By the final act of the film, Zissou is broke and broken. He’s got nothing left but revenge, and despite previously swearing to let the Jaguar Shark live, following the loss of his career, his best friend, his son and his reputation, he’s determined to find some satisfaction in the creatures death.

And so it is the remaining crew board his submersible and head to the depths of the ocean to find this creature that to this point, only Zissou has seen.

At first, it’s nothing, just a vague, distant glimmer. But as it approaches, its full size and scale is revealed, and everyone on board the sub is in awe of such a vast, almost prehistoric creature. Again, it’s otherworldly, and made even more so by its arrival to the sounds of Staralfur by Sigur Ros – a beautiful, haunting piece of music that echoes Steve’s pain so well, but also the peace he finds underwater.

He decides not to kill it, but wonders aloud whether it remembers him. His voice breaks as the words leave his mouth, and all his insecurities, all his pain, everything he’s lost in the search for this beast becomes clear as he cries. This search has meant everything to Steve, and cost him dearly, but the creature will never have a concept of that.

Those around him reach out and offer their support as the shark passes the mini-sub, and honestly, it’s one of the most touching scenes I can remember from a Wes Anderson movie. In context, it’s beautiful, but here it is out of context for you to see for yourself.

Finally, we’re back on dry land, at the premier of Zissou’s latest film which is, of course, received with rapturous applause. He’s sitting outside the theatre though, but as his crew leave the crumbling Italian cinema and join him, a smile appears on his face, the opening bars of David Bowie’s Queen Bitch crunch onto the soundtrack, and it’s clear that Steve is a million miles away from where he started the story.

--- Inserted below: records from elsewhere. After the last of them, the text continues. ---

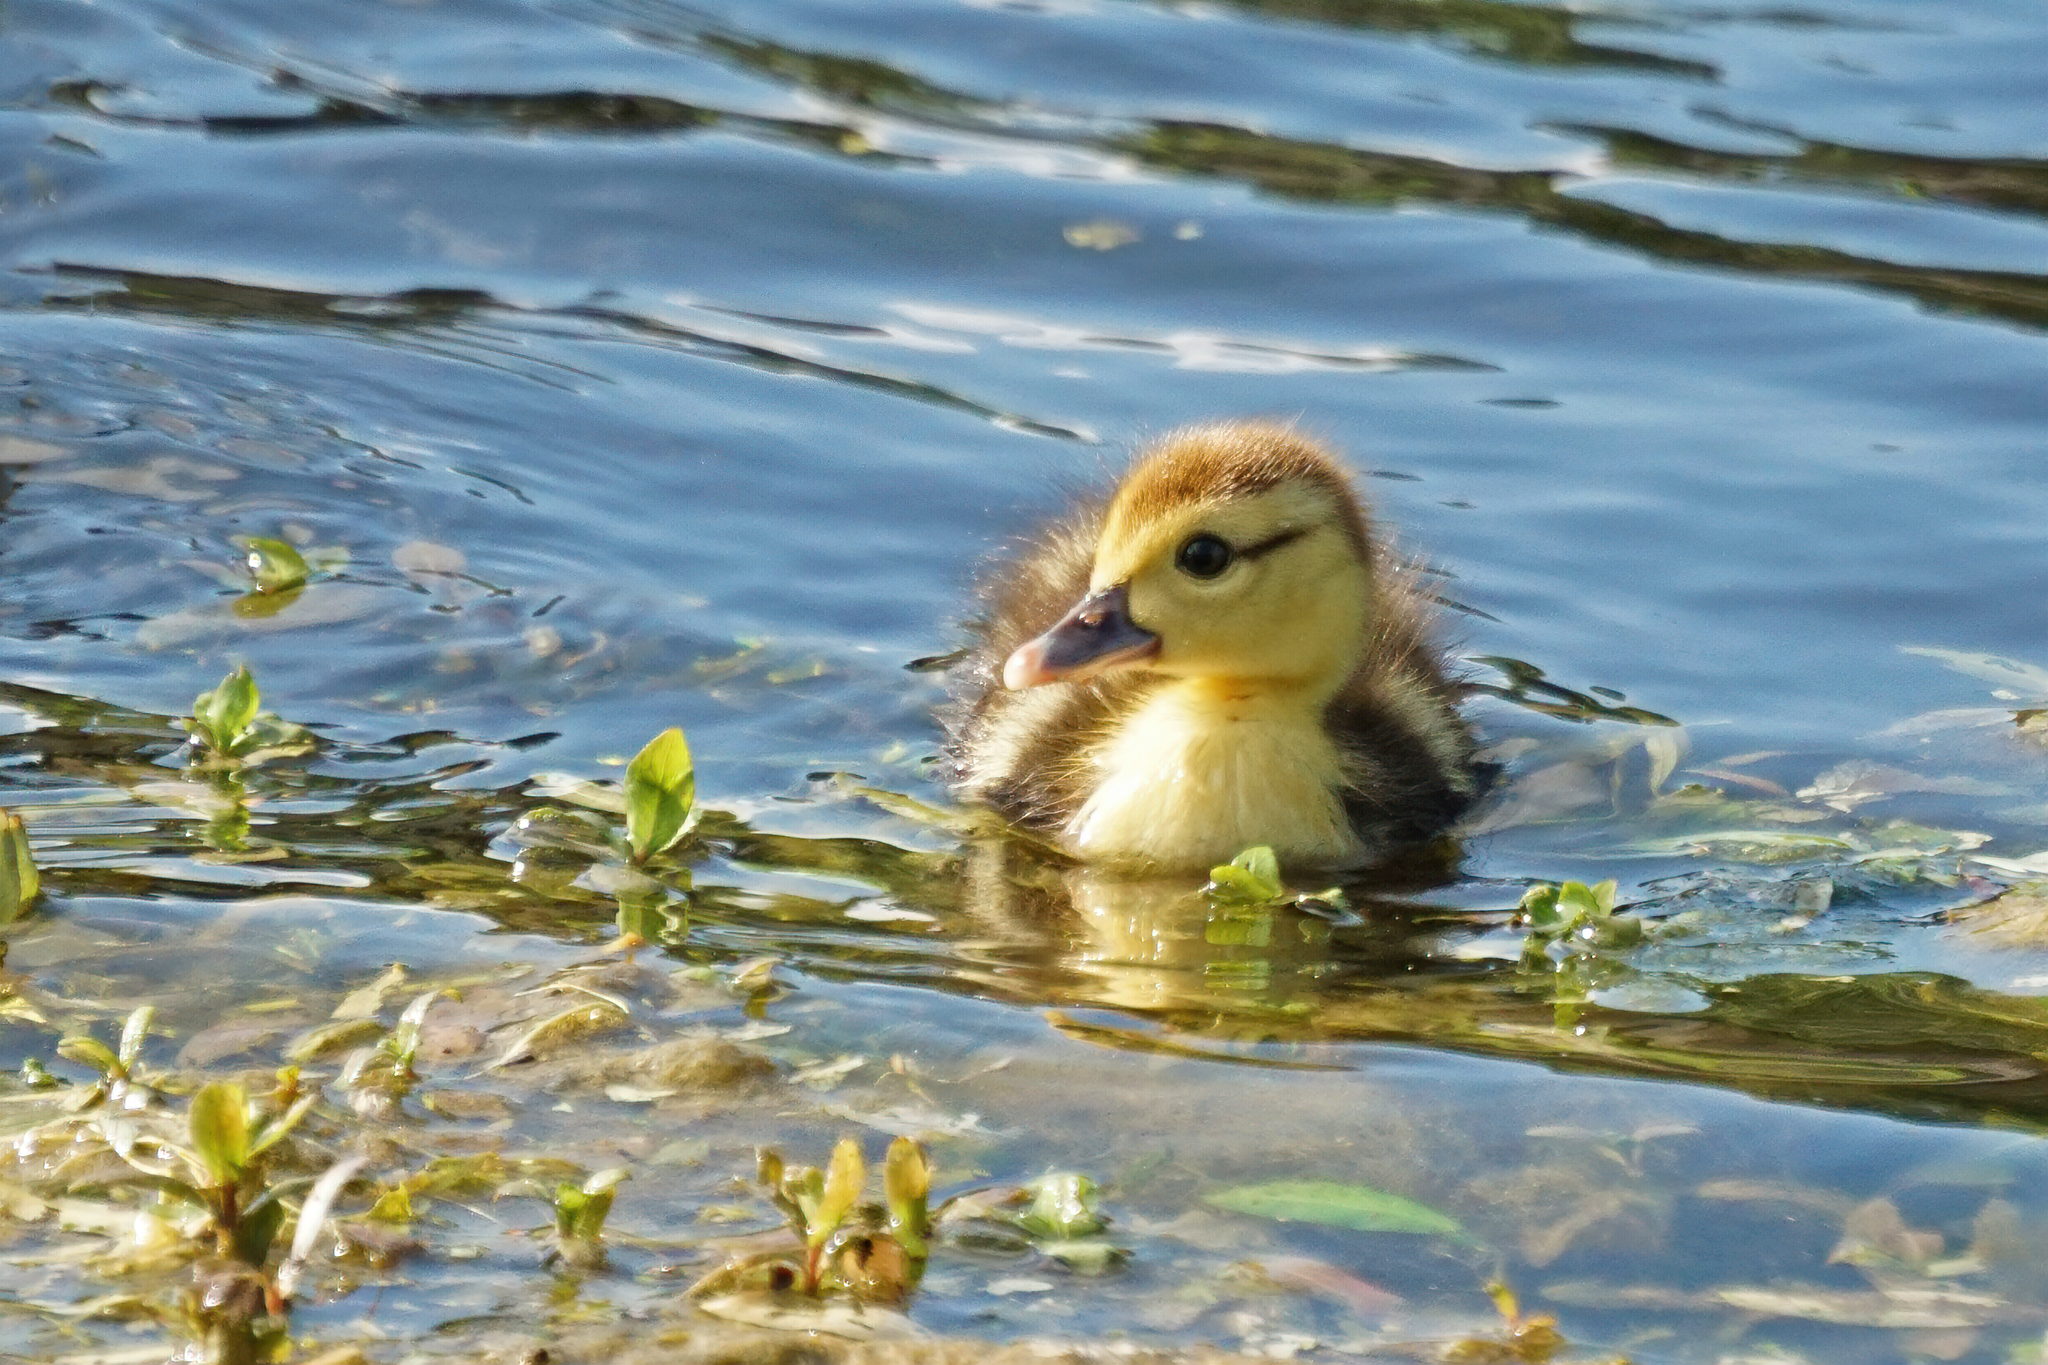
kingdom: Animalia
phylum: Chordata
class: Aves
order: Anseriformes
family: Anatidae
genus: Cairina
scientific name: Cairina moschata
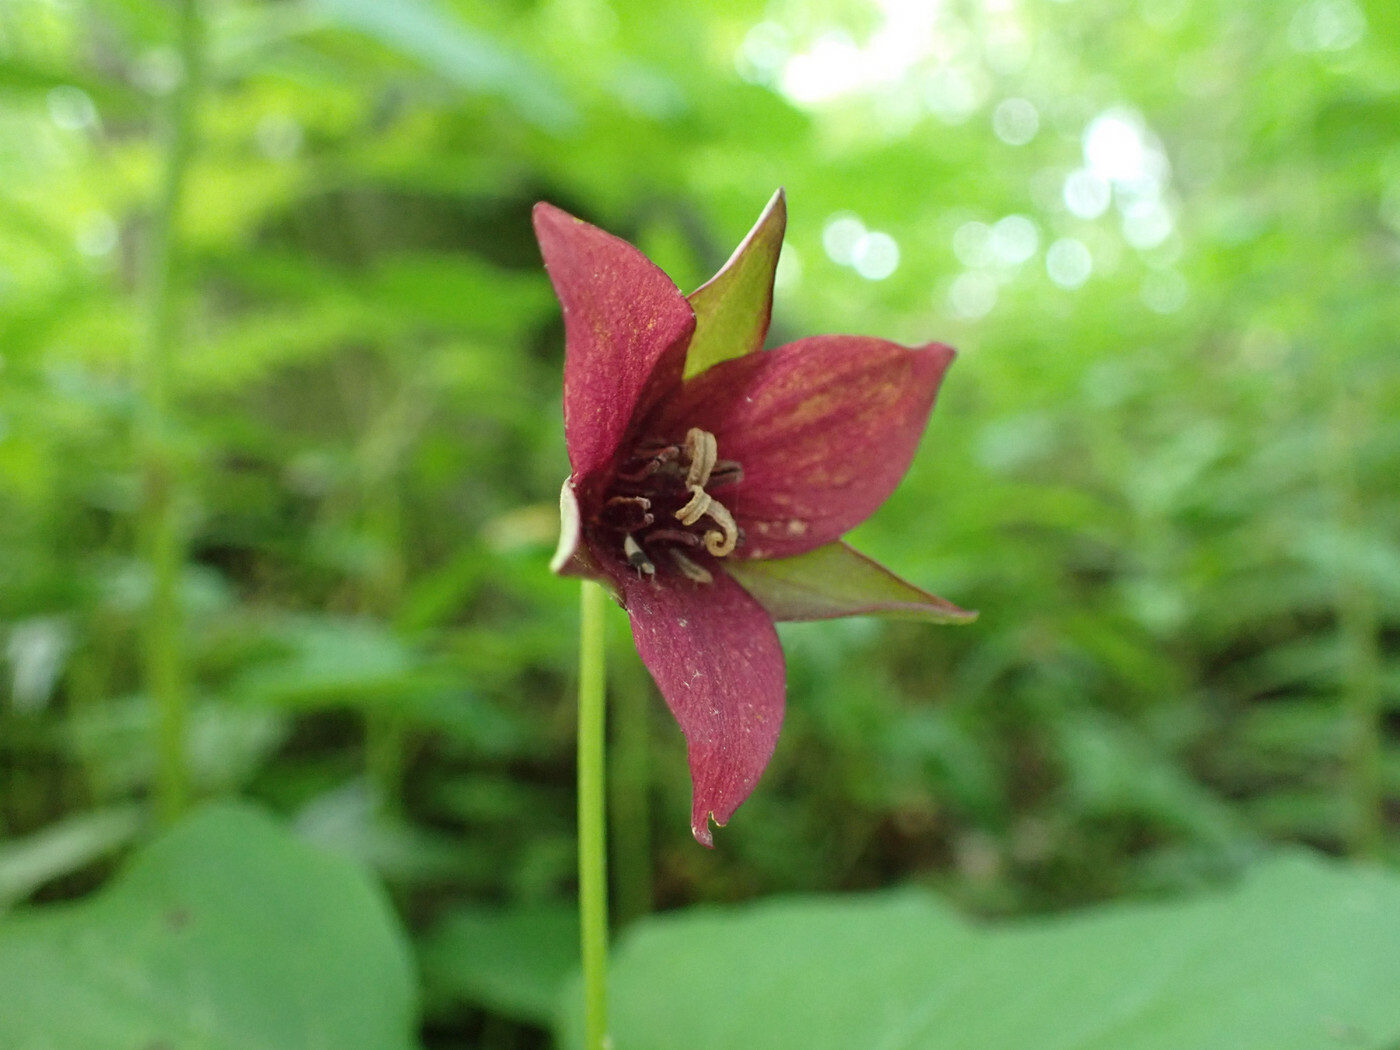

We also get a Portuguese language version sung by crewman Seu Jorge as the credits continue, as well as a disclaimer stating the family and estate of Jacques-Yves Cousteau were in no way involved with the making of this film – it feels like a Wes Anderson creation, but one suspects it was legally required.

Thoughts On The Film

Well this was better than I remembered, and a great showcase for Bill Murray, giving him comedy, pathos and even a little action to play with.

It’s very quirky, as you’d expect from Wes Anderson, but I reckon it’s probably one of his more accessible films.

That being said, it’s deceptively light. Sure, take it at its surface level and it’s a fun film about an ageing adventurer, but scratch just below the surface and there are some fairly heavy themes – father issues, abandonment, acceptance of ageing, mortality, to name just a few – bubbling just beneath the sight gags and animated fish.

I bought the soundtrack off the back of this, and would recommend the film and the music – though buyer beware, your enjoyment may vary depending on your level of quirk tolerance.

Also, while it initially feels a little crowbarred in, the Steve Zissou Adidas sponsorship and subsequent product placement actually works really well in the flow of the film and made me really want to own a pair of his branded trainers. Probably not enough to shell out £400 for them, mind.

Verdict

Really enjoyable, and there’s more to it than you might imagine at first glance. Despite that, it still manages to be light, sweet and occasionally laugh out loud funny.

Recommended, depending on your quirk tolerance levels.